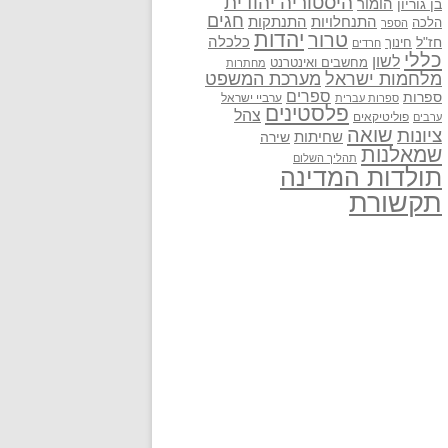
היסטוריה יהודית
בן גוריון
הומור
חגים
התנתקות
התנחלויות
הלכה
הספר
יהדות
טרור
חז"ל
כלכלה
חינוך
חרדים
כללי
לשון
מחשבים ואינטרנט
מחתרות
מלחמות ישראל
מערכת המשפט
ספרים
ספרות
ערביי ישראל
ספרות עברית
פלסטינים
צהל
פוליטיקאים
ערבים
שואה
ציונות
שחיתות
שירה
שמאלנות
תהליך השלום
תולדות המדינה
תקשורת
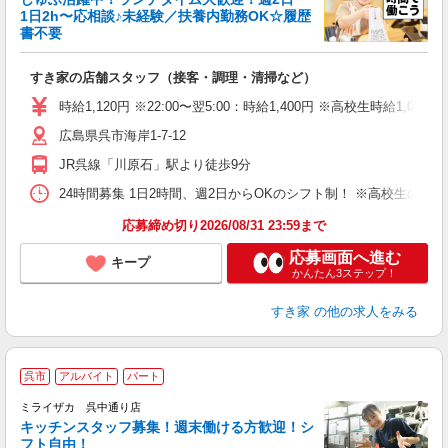
安
1日2h〜応相談♪未経験／扶養内勤務OK☆履歴
書不要
の
すき家の店舗スタッフ（接客・調理・清掃など）
履
タ
時給1,120円 ※22:00〜翌5:00：時給1,400円 ※高校生時給1,0
（
広島県呉市海岸1-7-12
夜
事
JR呉線「川原石」駅より徒歩9分
24時間募集 1日2時間、週2日からOKのシフト制！ ※高校生のシ
応募締め切り2026/08/31 23:59まで
応募画面へ進む
キープ
かんたん3ステップ！
すき家
の他の求人をみる
呉市
アルバイト
パート
ミライザカ 呉中通り店
キッチンスタッフ募集！週末働ける方歓迎！シ
イ
フト自由！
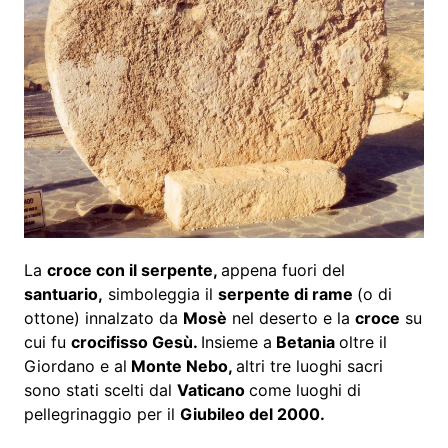
La
croce con il serpente,
appena fuori del
santuario,
simboleggia il
serpente di rame
(o di
ottone) innalzato da
Mosè
nel deserto e la
croce
su
cui fu
crocifisso Gesù.
Insieme a
Betania
oltre il
Giordano e al
Monte Nebo,
altri tre luoghi sacri
sono stati scelti dal
Vaticano
come luoghi di
pellegrinaggio per il
Giubileo del 2000.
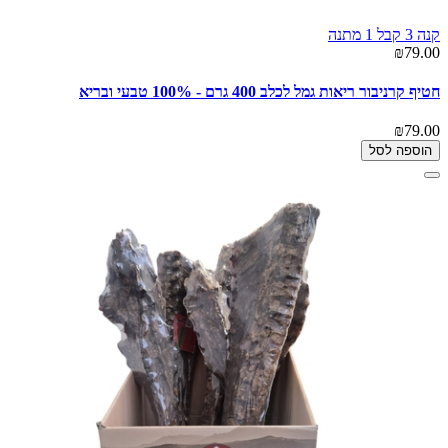
קנה 3 קבל 1 מתנה
₪79.00
חטיף קרניבור ריאות גמל לכלב 400 גרם - 100% טבעי ובריא
₪79.00
הוספה לסל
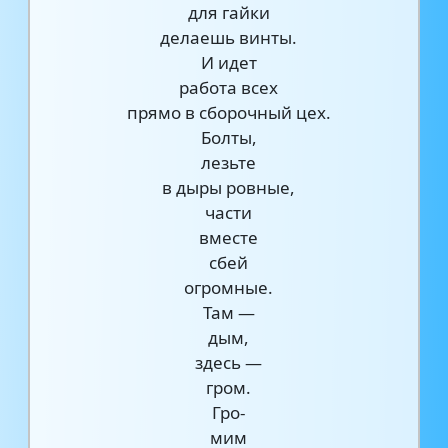
для гайки
делаешь винты.
И идет
работа всех
прямо в сборочный цех.
Болты,
лезьте
в дыры ровные,
части
вместе
сбей
огромные.
Там —
дым,
здесь —
гром.
Гро-
мим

+ + + +

과제 지시문 -> 위 데이터에 있는 텍스트 줄을 처음부터 끝까지 빠짐없이 그대로 추출하세요. 그림 자리 표시는 답에서 빼세요.

완성된 답안 ->
היסטוריה יהודית
בן גוריון
הומור
חגים
התנתקות
התנחלויות
הלכה
הספר
יהדות
טרור
חז"ל
כלכלה
חינוך
חרדים
כללי
לשון
מחשבים ואינטרנט
מחתרות
מלחמות ישראל
מערכת המשפט
ספרים
ספרות
ערביי ישראל
ספרות עברית
פלסטינים
צהל
פוליטיקאים
ערבים
שואה
ציונות
שחיתות
שירה
שמאלנות
תהליך השלום
תולדות המדינה
תקשורת
安
1日2h〜応相談♪未経験／扶養内勤務OK☆履歴
書不要
の
すき家の店舗スタッフ（接客・調理・清掃など）
履
タ
時給1,120円 ※22:00〜翌5:00：時給1,400円 ※高校生時給1,0
（
広島県呉市海岸1-7-12
夜
事
JR呉線「川原石」駅より徒歩9分
24時間募集 1日2時間、週2日からOKのシフト制！ ※高校生のシ
応募締め切り2026/08/31 23:59まで
応募画面へ進む
キープ
かんたん3ステップ！
すき家
の他の求人をみる
呉市
アルバイト
パート
ミライザカ 呉中通り店
キッチンスタッフ募集！週末働ける方歓迎！シ
イ
フト自由！
La
croce con il serpente,
appena fuori del
santuario,
simboleggia il
serpente di rame
(o di
ottone) innalzato da
Mosè
nel deserto e la
croce
su
cui fu
crocifisso Gesù.
Insieme a
Betania
oltre il
Giordano e al
Monte Nebo,
altri tre luoghi sacri
sono stati scelti dal
Vaticano
come luoghi di
pellegrinaggio per il
Giubileo del 2000.
קנה 3 קבל 1 מתנה
₪79.00
חטיף קרניבור ריאות גמל לכלב 400 גרם - 100% טבעי ובריא
₪79.00
הוספה לסל
для гайки
делаешь винты.
И идет
работа всех
прямо в сборочный цех.
Болты,
лезьте
в дыры ровные,
части
вместе
сбей
огромные.
Там —
дым,
здесь —
гром.
Гро-
мим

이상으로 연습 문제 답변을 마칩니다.